IGN Review of Orcs & Elves
As the world of videogames advances through its years, so do the gamers' expectations. We want it big. We want it elaborate. We want it to blow our minds with all sorts of visual effects and stuff to do. Although we can certainly reminisce about the good ol' days of the dungeon-crawling games like Bard's Tale, Eye of the Beholder, and Lands of Lore, any game that'd attempt that more simplistic style nowadays would tank in favor of the boffo Square Enix productions, right? Wrong. Orcs & Elves is a surprisingly successful mix of contemporary ideas mixed in with back-to-the-basics game design of the classic dungeon hacker. Its no-nonsense presentation creates a quickly-paced, action-packed game that's full of energy. Even though its simplified gameplay, just like its mobile phone counterpart id Software's design works on the Nintendo DS. It has a way of sneaking under the radar; Orcs & Elves is a great nod to a genre that's been left behind.
Put Orcs & Elves on the same level as any other role-playing game and you might find yourself disappointed. You can't select your character's class, or name him
or even catch a glimpse of what he looks like.

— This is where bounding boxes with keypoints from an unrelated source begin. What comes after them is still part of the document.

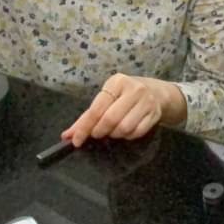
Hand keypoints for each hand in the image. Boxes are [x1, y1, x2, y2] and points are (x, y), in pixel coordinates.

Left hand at [61, 74, 186, 145]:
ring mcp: (146, 102)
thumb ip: (87, 117)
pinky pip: (137, 132)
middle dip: (100, 131)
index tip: (76, 141)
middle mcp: (134, 90)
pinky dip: (128, 136)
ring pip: (124, 128)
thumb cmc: (124, 95)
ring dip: (114, 134)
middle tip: (97, 134)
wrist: (156, 92)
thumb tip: (67, 135)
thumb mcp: (106, 98)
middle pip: (110, 119)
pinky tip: (125, 131)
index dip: (85, 127)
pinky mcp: (155, 114)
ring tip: (112, 130)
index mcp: (117, 82)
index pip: (97, 109)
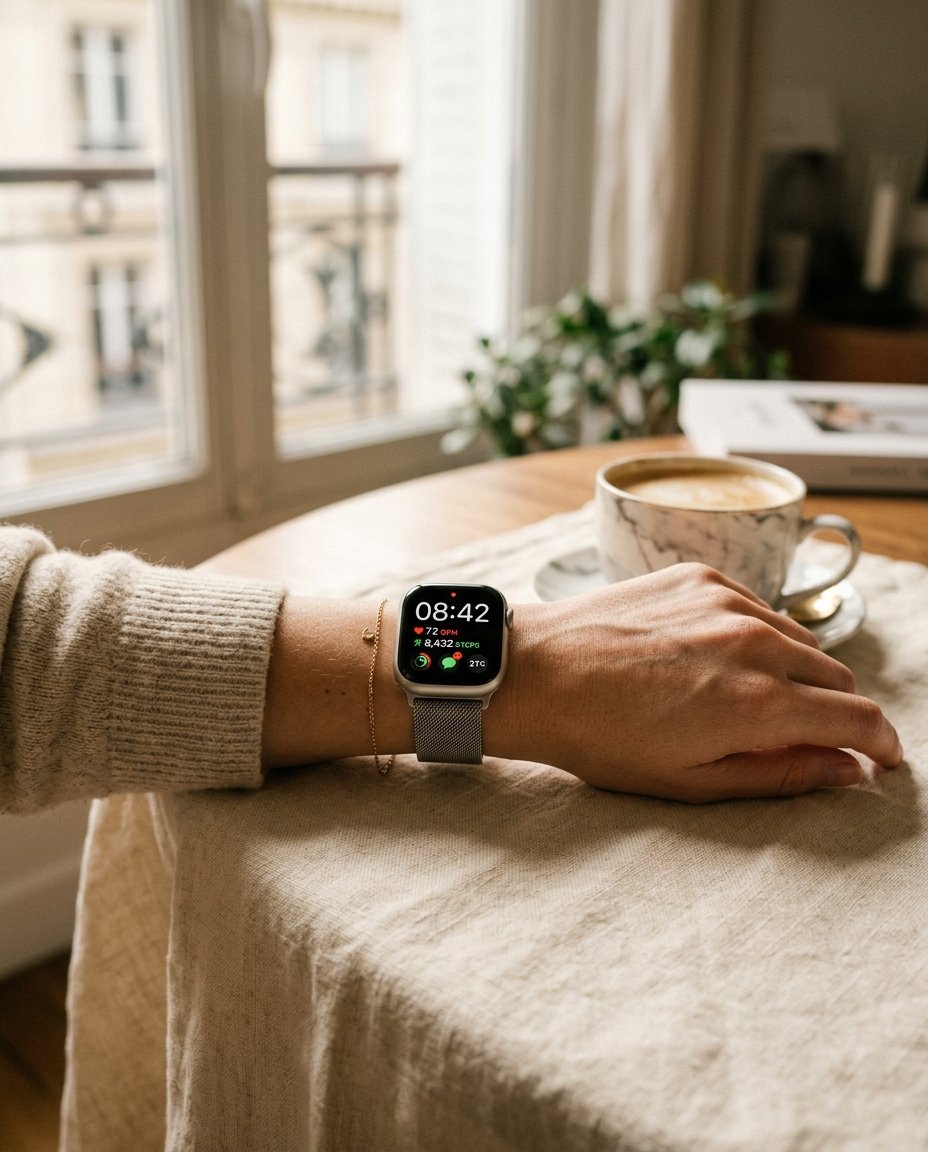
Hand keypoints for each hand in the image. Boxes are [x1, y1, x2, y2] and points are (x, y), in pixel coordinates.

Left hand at [488, 563, 902, 801]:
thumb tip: (846, 769)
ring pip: (799, 638)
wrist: (534, 673)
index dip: (880, 743)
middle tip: (807, 737)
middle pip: (836, 676)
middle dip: (836, 711)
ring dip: (798, 672)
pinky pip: (758, 608)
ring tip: (752, 700)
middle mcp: (753, 643)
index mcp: (758, 703)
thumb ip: (781, 774)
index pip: (857, 718)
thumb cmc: (601, 738)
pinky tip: (718, 659)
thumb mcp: (692, 780)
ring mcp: (726, 602)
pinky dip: (758, 636)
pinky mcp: (700, 575)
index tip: (881, 758)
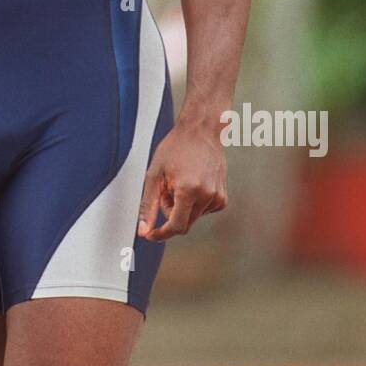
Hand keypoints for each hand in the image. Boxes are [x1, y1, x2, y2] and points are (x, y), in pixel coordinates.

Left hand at [137, 120, 227, 241]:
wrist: (201, 131)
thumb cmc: (176, 148)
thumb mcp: (155, 175)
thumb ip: (148, 205)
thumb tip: (144, 230)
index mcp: (189, 190)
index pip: (176, 226)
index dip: (161, 234)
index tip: (151, 235)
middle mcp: (207, 196)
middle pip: (184, 224)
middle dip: (170, 213)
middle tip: (165, 191)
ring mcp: (217, 197)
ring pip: (193, 218)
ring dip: (181, 207)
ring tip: (179, 182)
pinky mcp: (222, 198)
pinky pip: (203, 211)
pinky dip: (194, 204)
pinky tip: (192, 183)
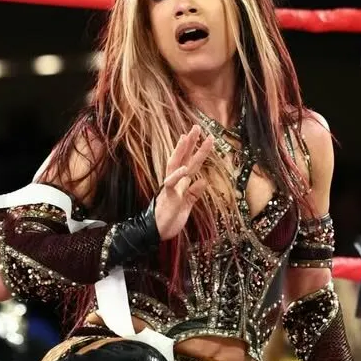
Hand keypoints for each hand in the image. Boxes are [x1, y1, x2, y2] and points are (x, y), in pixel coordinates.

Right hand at [154, 125, 213, 239]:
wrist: (157, 233)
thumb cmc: (170, 219)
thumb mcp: (187, 205)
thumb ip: (194, 193)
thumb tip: (203, 180)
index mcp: (180, 183)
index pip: (189, 163)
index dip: (195, 150)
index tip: (202, 136)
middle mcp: (174, 182)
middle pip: (182, 158)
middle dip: (190, 143)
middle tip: (197, 127)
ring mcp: (170, 187)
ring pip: (175, 165)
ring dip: (181, 151)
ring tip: (187, 137)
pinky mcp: (168, 197)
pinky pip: (172, 184)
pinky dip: (178, 176)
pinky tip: (185, 168)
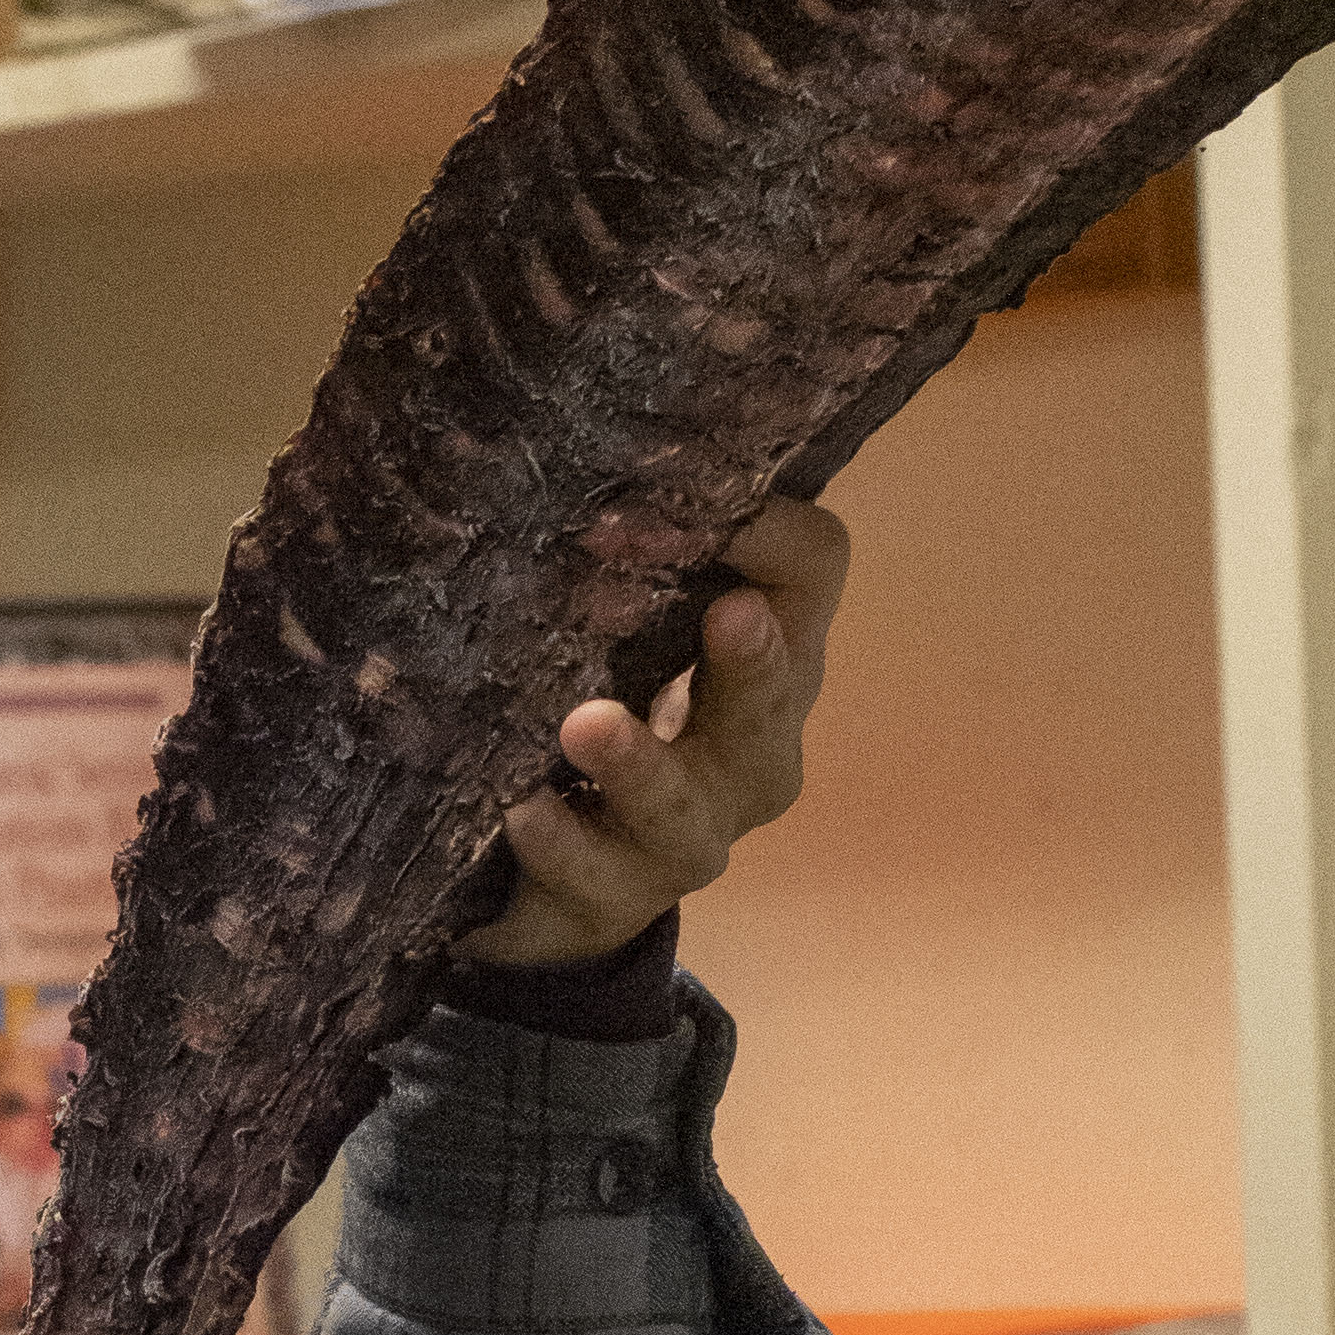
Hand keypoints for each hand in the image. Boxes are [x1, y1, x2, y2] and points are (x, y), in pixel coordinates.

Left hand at [452, 494, 849, 970]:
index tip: (684, 495)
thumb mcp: (629, 625)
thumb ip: (623, 553)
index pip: (811, 572)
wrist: (568, 885)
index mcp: (767, 656)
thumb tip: (565, 437)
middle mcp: (750, 749)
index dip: (767, 529)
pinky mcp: (616, 897)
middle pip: (775, 696)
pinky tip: (523, 810)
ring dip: (640, 763)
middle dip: (753, 660)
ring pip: (687, 805)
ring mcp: (690, 834)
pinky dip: (562, 841)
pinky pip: (597, 875)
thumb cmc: (611, 710)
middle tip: (726, 615)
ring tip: (585, 724)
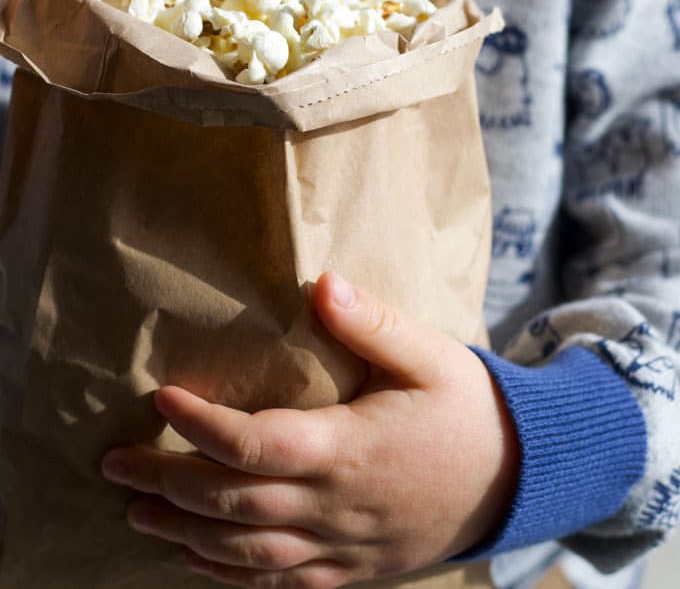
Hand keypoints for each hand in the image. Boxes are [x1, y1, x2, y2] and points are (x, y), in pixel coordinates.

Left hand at [101, 272, 518, 587]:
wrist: (517, 481)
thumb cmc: (467, 409)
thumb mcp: (430, 354)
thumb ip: (373, 323)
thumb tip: (321, 285)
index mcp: (350, 449)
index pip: (256, 444)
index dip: (201, 426)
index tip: (160, 397)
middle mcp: (336, 506)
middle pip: (233, 504)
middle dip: (166, 484)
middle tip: (113, 463)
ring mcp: (341, 547)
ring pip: (245, 554)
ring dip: (184, 535)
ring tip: (135, 514)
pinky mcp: (350, 571)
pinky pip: (278, 584)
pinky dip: (228, 576)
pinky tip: (196, 561)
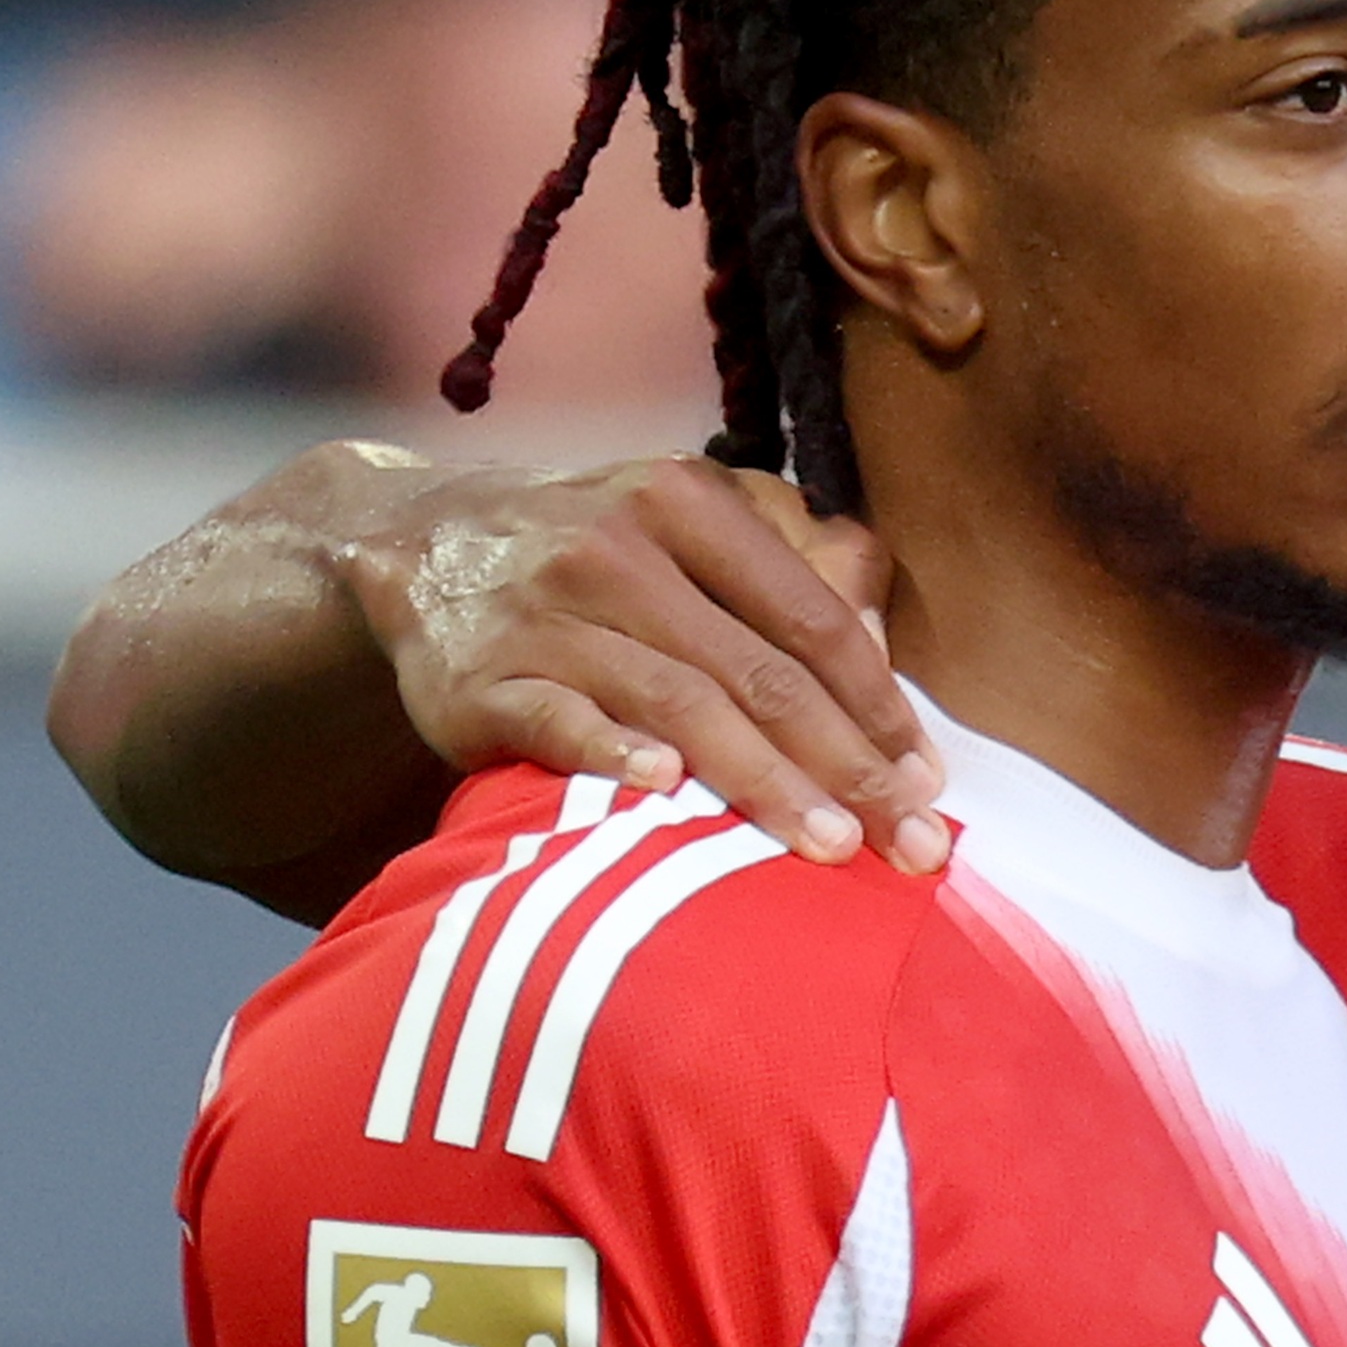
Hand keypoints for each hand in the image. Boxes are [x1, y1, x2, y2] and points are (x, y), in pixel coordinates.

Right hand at [344, 457, 949, 870]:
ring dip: (762, 780)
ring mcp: (547, 613)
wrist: (417, 541)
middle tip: (909, 842)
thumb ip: (782, 565)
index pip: (808, 616)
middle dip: (846, 765)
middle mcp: (619, 548)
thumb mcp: (682, 519)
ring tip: (828, 844)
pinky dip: (613, 754)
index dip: (877, 702)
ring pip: (678, 703)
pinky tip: (665, 792)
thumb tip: (885, 635)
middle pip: (759, 671)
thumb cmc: (593, 551)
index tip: (929, 779)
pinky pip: (559, 721)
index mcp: (687, 502)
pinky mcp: (483, 678)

Your fate has been chosen for you by the scriptwriters
you're just a dude with a talking wand sent out to avenge the kidnapping of your king inside a mountain citadel with winding mazes of dungeons.
What the game lacks in story and customization, it makes up for it in a game design that gets straight to the point. You're thrust into got a sword for up-close combat and a wand to blast those far away targets. Movement is entirely grid-based: every step forward, left, right or backward, as well as every rotation is in 90 degree increments. It's also turn-based, which is really Orcs & Elves' biggest hook. Each move is a "turn." If there are other creatures in the general vicinity, they'll take their "turn" after you take yours. Specific creatures can make two turns to your one, moving one slot and attacking - but for the most part and with a few exceptions both the player and the creatures are on the same playing field, so to speak.
Even with its turn-based focus, Orcs & Elves is surprisingly fast-paced almost to the point of being a first-person action game. Its rigid movements are restrictive when compared to the usual first-person fare, but the way it's been handled in this game keeps the energy high - the frame rate is super smooth and the motion is quick, and the pauses between turns have been tweaked so there's no waiting. The turn-based gameplay adds a bit of strategy, and as a result removes some awkwardness of other dungeon hacking games - you can freely peruse your inventory of potions and items since looking doesn't take a turn. Using an object does, however, so you'll have to make your choice: potion, item, move or attack? The wide variety of potions that players can use in the game add a bunch to the strategy element, especially when you start hitting boss battles that'll require some serious enhancements to your character's abilities.
The game can be played via the stylus entirely, but honestly the traditional D-pad and button control is the much better, streamlined way of playing Orcs & Elves. The graphics engine is actually quite impressive despite the game's use of it in a more simplistic and rigid fashion: Orcs & Elves uses a 3D engine for its environments, but since the game stays on a harsh 90 degree rail system almost 95 percent of the time it's hard to appreciate the visuals on a technical level. But when the camera pops off its rails, it's pretty gorgeous - at specific points in the game the camera will flow with grace through the corridors to point out specific items or elements or events in the design. The use of simplistically animated sprites for the creatures might be a bit of a cop-out, but they're certainly not terrible
at the very least it enhances the "old-school" feel of the dungeon-crawling environment. The id Software influence is pretty obvious, what with its Doom-like sprite enemies and mapping system.
The games a lot of fun, but make no mistake: it can get a tad repetitive. The action is what it is right from the start, and other than the collection of different items and the occasional "push the rock" and "leap around the geysers" puzzles, the play never changes. The creature designs are constantly being recycled: a red rat in an earlier dungeon will be a "different" gold rat in a later dungeon. The graphic designers don't even bother to change the look of the different dwarves that you encounter on your challenges - the writers have a little fun with this limitation later in the game by questioning one's gender, but it's hard to not roll the eyes in parts of Orcs & Elves corner-cutting presentation.
Thankfully the game's been designed for the on-the-go mentality. Save anywhere? And in three different slots? And all the maps will rememeber every notch that's been traversed? Thank you very much, id Software.